Album Review: Of the three fairly well known albums Supertramp put out before their popularity exploded (with the release of the hit-stuffed Breakfast in America), Crime of the Century is the best—a very nice balance between progressive and pop, between accessible and exploratory. The album starts off with "School," which nicely balances progressive and jazz-rock elements. It begins poignant and ends haunted, bridging in the middle with
solid rock. Next up is "Bloody Well Right," one of two songs on Crime of the Century that were hits (sort of) back in the day. "Bloody Well Right" is a fat, grinding dirge about class attitudes in Britain, with an effective, if rather silly, hook.
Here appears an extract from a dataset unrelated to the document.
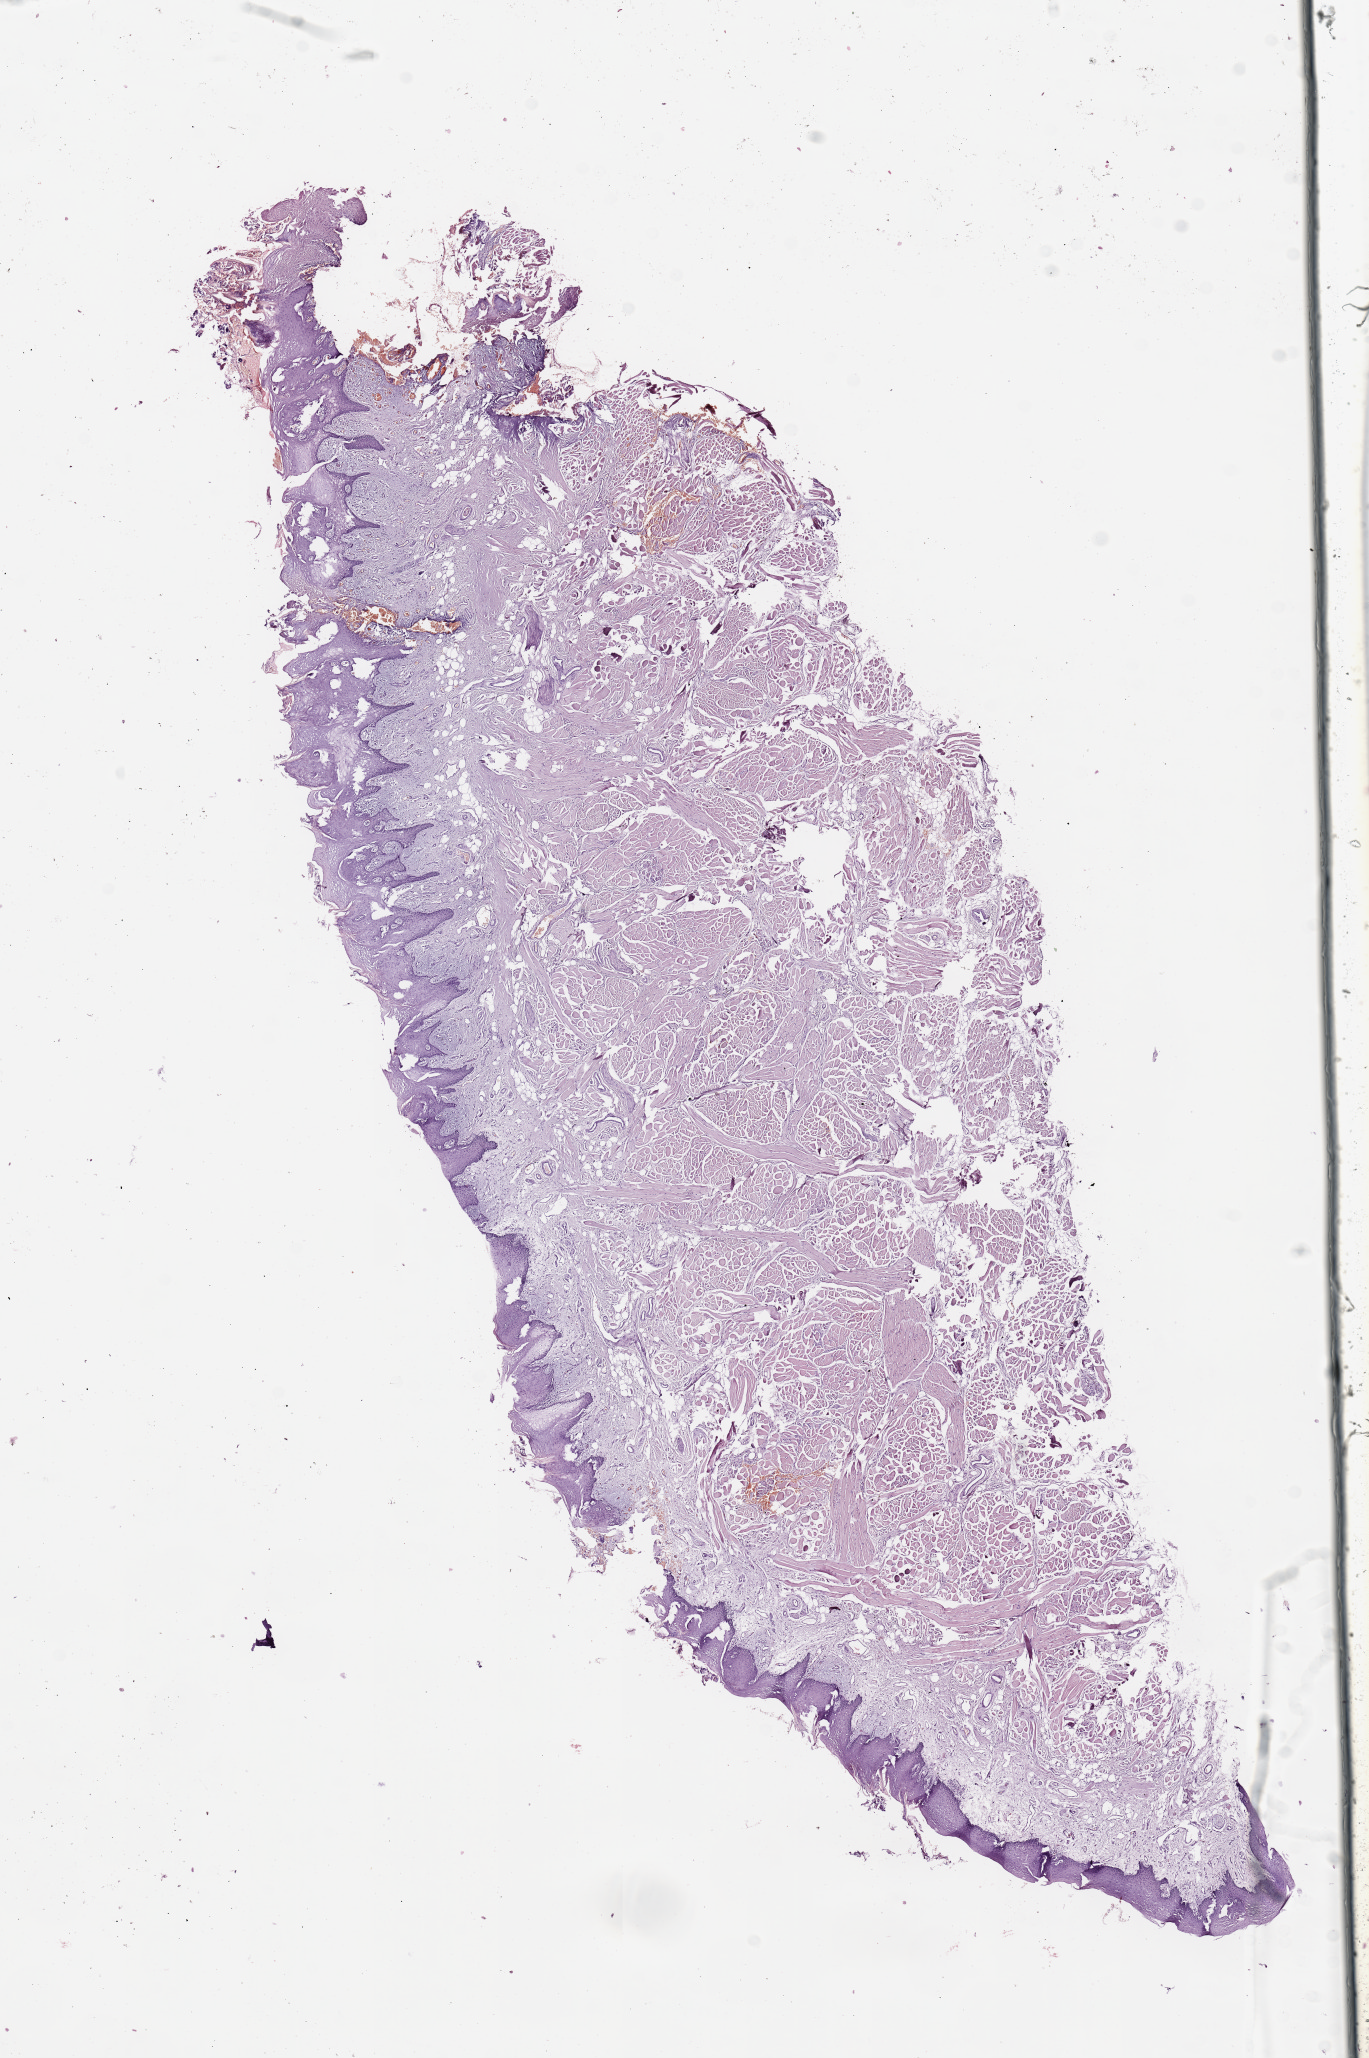
Hematoxylin and eosin (H&E) stained whole-slide image, a low-resolution overview of the entire scanned area, about 10.8 x 16.3 mm; normal (non-tumour) tissue sample, sampled site: tongue. 64-year-old male patient.
• this section: normal (non-tumour) tissue from the same patient
• patient diagnosis: Squamous cell carcinoma, NOS (base of tongue, NOS)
The second "hit" was "Dreamer," a perky little number that you may be initially tempted to dismiss as feckless
pop tripe—but won't, once it sweeps in with its lush reinforcements to win you over. The delicate, melodic track "Hide in Your Shell" competes with the album's title track for "Best Song on the Album" honors. It effortlessly moves back and forth between graceful verses and its sweet, eye-closing, head-nodding hook. The album closes with the epic "Crime of the Century." It's half song, half Wall of Progressive Sound, with the two
halves melding together perfectly to entrance the listener. People who are familiar only with Supertramp radio hits like "Goodbye Stranger," "The Logical Song," and "Take the Long Way Home"—and only want more of the same—will find only smatterings of that here. But listeners who appreciated Supertramp's efforts to blend pop and progressive should most definitely lock up a copy of Crime of the Century.